Interactive KL Divergence Fitting


statistics machine-learning probability interactive

In a previous post, I covered the theory behind the two directions of KL divergence for fitting a model $q_\theta$ to a target $p$. The key takeaway: $\textbf{KL}(p \| q)$ is inclusive (mean-seeking) while $\textbf{KL}(q \| p)$ is exclusive (mode-seeking). But reading about it is one thing—seeing it is another.

The widget below lets you watch both directions optimize simultaneously. The target $p$ is a Gaussian mixture (shaded region), and we fit a single Gaussian $q$ (colored curve) using Adam. Drag the modes of $p$ to rearrange them, scroll to resize them, or drag $q$ to set its starting point. Use the + and − buttons to add or remove modes.
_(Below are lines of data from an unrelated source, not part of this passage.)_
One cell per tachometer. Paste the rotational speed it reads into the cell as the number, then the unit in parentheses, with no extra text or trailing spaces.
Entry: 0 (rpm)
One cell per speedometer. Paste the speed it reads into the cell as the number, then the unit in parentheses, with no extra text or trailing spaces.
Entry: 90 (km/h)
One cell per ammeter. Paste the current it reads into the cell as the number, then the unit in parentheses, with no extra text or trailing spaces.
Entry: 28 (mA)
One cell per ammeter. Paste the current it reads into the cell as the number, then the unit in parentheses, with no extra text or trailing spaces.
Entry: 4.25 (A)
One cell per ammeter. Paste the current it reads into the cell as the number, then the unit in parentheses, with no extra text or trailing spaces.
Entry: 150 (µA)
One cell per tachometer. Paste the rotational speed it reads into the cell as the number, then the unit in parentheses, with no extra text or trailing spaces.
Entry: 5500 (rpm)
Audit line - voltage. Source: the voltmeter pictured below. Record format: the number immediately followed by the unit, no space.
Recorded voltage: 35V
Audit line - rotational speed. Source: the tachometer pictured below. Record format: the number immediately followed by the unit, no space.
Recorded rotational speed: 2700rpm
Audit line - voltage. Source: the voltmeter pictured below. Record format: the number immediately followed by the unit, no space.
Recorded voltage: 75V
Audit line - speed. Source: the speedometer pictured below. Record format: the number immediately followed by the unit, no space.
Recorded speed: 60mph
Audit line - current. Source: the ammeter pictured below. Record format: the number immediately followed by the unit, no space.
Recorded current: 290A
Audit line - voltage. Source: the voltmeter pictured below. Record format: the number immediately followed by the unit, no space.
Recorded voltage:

KL(p || q) — inclusive / mean-seeking

KL(q || p) — exclusive / mode-seeking

What to look for:

  • Inclusive (top, red): $q$ spreads out to cover all of $p$'s mass. It finds the moment-matching solution—the mean and variance of the mixture. The dashed line shows this global optimum. The problem is convex, so the optimizer always converges.

  • Exclusive (bottom, blue): $q$ locks onto a single mode. The dashed lines show local optima (darker = global best). The optimizer may find a different local minimum each time you hit Reset—the landscape is nonconvex. Try it a few times!

  • Drag the handles on $p$'s modes (dark circles) to move them. Scroll on a handle to change its width. You can also drag $q$'s handle (colored circle) to set a new starting point. Use + and − to add or remove modes.

  • Fixed-variance mode: Switch to "Gaussian(μ, fixed σ²)" to see mode-seeking even more clearly—$q$ can only slide left and right.

Why do we care?

The choice of KL direction determines what your model learns to ignore:

  • Inclusive ($\textbf{KL}(p \| q)$): $q$ must cover everywhere $p$ has mass, so it overshoots, spreading too wide. It would rather be wrong everywhere than miss a mode. This is what maximum likelihood does.

  • Exclusive ($\textbf{KL}(q \| p)$): $q$ can safely ignore modes of $p$, collapsing onto just one. It would rather be precise about one thing than vaguely right about everything. This is what variational inference does.